I swung around the end cap display of toy trucks and turned into aisle 14. There, spread out across the floor were about 50 skateboards arranged into letters spelling out a single word—“Elizabeth.”
I turned and ran, cold sweat now pouring down my face. As I passed the toy trucks again, they came flying off the shelf, one after another. I ducked, covering my head with my arms. The trucks slammed into me, almost breaking my wrist and elbow.
I ran, faster now, scooting past a group of large colorful rubber balls, which were all bouncing up and down by themselves. The lounge was just ahead. As I reached the door, a glint of metal caught my eye.
Stopping dead in my tracks, my eyes locked on an image that made my heart stop. The picture haunts my nightmares to this day. Not more than a few feet away stood a man wearing overalls and a red flannel shirt. A brown bushy beard covered his dirty face. In his left hand he gripped an axe. Its blade dripped with fresh blood. Where his right foot should have been there was a jagged stump, bleeding all over the linoleum floor.
“Elizabeth!” the man whispered, reaching his right hand out toward me, staring me right in the eye. “Help me find Elizabeth!”
Stifling a scream, I yanked open the lounge door, ducked inside, and slammed the door shut, imagining the cold blade of the axe slicing through the door behind me. Once inside, I found a group of my co-workers staring at me.
“You lasted longer than most, Amanda,” said Todd, who had worked at the store for about five years. “I was surprised you even showed up today. But it should get better. They usually only bother the new people.”
Still wide-eyed with fright, I managed to stammer, “Todd, what’s going on here? There is a man with an axe covered in blood right outside the door!”
Then Todd told me the story. One hundred and fifty years ago the land on which this store was built was a working ranch. A man named Johnny Johnson, a traveling preacher, moved out to California to work as a hired hand on the ranch. He quickly fell in love with a young woman in the area named Elizabeth Yuba Murphy Tafee, only to discover that she was engaged to an East Coast lawyer. Elizabeth soon left the ranch, leaving Johnson with a broken heart. A short time after this, he accidentally cut off his right foot while chopping wood and bled to death.

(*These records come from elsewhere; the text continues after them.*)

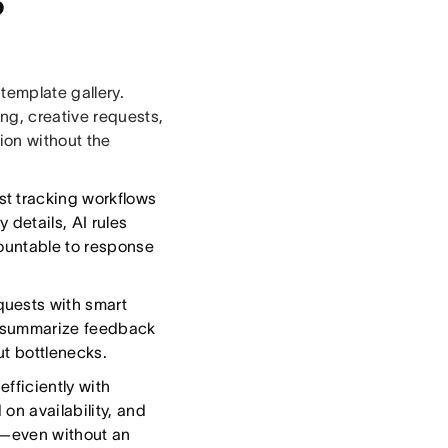
template gallery.
ng, creative requests,
tion without the
st tracking workflows
 details, AI rules
countable to response
uests with smart
to summarize feedback
ut bottlenecks.
fficiently with
on availability, and
p—even without an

His spirit has haunted this land ever since. In the 1970s, some famous psychic named Bertha Silver held a séance at the store and made contact with the spirit of Johnson, who still pines for his beloved Elizabeth.
It turned out that everyone who ever worked at the store knew about this. Some stayed, some left. Maybe it did get better after you worked there for a while, but I wasn’t going to stick around to find out. When Todd finished his story, I rushed out of the store as quickly as I could, not daring to look and see if Johnson was still there. The rational part of my brain told me that I didn’t believe in ghosts, but the events of the past two days felt all too real.
No job was worth putting up with this. I decided right then and there that even though I was a vegetarian, next summer, I would take the job at McDonald’s. At least the only thing there that scared me was the food!